- _WORK INSTRUCTIONS_
1. What technique does the lab research summary say can be used to unveil the blind spots in membrane regions?
2. Extend the lab research summary with new text that follows its final sentence.

BEGIN SUPPLIED TEXT

James J. Chou
Transmembrane Signaling and Transport.
We study the transmembrane and membrane-proximal regions of cell surface proteins, including those of viruses and bacteria. Historically, these regions had occupied a "blind spot" in biology because they are often very hydrophobic, sometimes dynamics, and require lipid bilayer environment to be stable.
We find that NMR spectroscopy can be used effectively to unveil these blind spots. To this end, we have pushed technological envelope to characterize the structure and dynamics of membrane systems in near membrane environment. Some of the achievements include 1) the physical basis of the intra-membrane assembly of activating immune receptors, 2) the mechanistic role of the TCR/CD3 signaling motif in receptor triggering, and 3) the discovery that receptor membrane anchor can mediate receptor clustering to drive signaling. And more recently, in an ultimate challenge of our lab, we revealed the overall architecture of the membrane region of the HIV-1 envelope spike that provided clues to HIV immunogen design.

END SUPPLIED TEXT
BEGIN STORED DATA

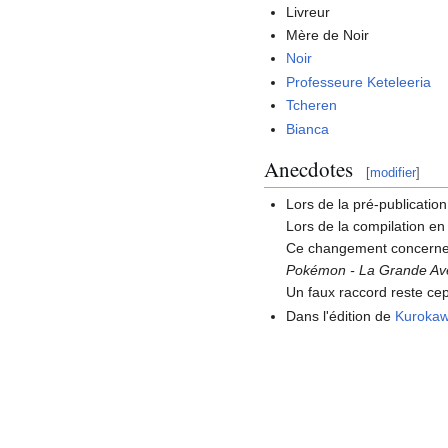
Livreur
Mère de Noir
Noir
Professeure Keteleeria
Tcheren
Bianca
Anecdotes
[
modifier
]
Lors de la pré-publicatio
Lors de la compilation en
Ce changement concerne 
Pokémon - La Grande Av
Un faux raccord reste cep
Dans l'édition de
Kuroka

END STORED DATA

- _ANSWER LIST_
1. NMR spectroscopy

2.
The above projects are still ongoing and expected to generate much more surprises. In addition, we continue to develop NMR tools to drive therapeutic research. Characterizing protein-protein or protein-ligand interaction is an important step in screen-based or guided drug development. As a versatile and non-invasive biophysical tool, solution NMR can be used to identify these molecular interactions and investigate their mechanism. On this front, other ongoing projects in the lab involve streamlining protocols for identifying unknown drug binding sites and for characterizing allosteric drug mechanism.